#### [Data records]
* * * * *

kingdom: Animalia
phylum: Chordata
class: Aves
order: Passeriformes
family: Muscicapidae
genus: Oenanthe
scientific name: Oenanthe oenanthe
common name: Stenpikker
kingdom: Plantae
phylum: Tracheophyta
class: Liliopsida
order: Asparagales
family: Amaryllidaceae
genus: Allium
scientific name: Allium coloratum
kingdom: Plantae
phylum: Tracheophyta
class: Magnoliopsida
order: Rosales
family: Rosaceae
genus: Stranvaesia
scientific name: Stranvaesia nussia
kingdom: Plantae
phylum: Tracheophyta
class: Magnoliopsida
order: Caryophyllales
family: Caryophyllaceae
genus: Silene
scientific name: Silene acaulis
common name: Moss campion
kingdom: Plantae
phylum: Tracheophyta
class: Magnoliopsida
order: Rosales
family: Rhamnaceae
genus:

* * * * *

Please rewrite all of the records above, replacing "scientific name" with "species name" and keeping everything else the same.

kingdom: Animalia
phylum: Chordata
class: Aves
order: Passeriformes
family: Muscicapidae
genus: Oenanthe
species name: Oenanthe oenanthe
common name: Stenpikker
kingdom: Plantae
phylum: Tracheophyta
class: Liliopsida
order: Asparagales
family: Amaryllidaceae
genus: Allium
species name: Allium coloratum
kingdom: Plantae
phylum: Tracheophyta
class: Magnoliopsida
order: Rosales
family: Rosaceae
genus: Stranvaesia
species name: Stranvaesia nussia
kingdom: Plantae
phylum: Tracheophyta
class: Magnoliopsida
order: Caryophyllales
family: Caryophyllaceae
genus: Silene
species name: Silene acaulis
common name: Moss campion
kingdom: Plantae
phylum: Tracheophyta
class: Magnoliopsida
order: Rosales
family: Rhamnaceae
genus:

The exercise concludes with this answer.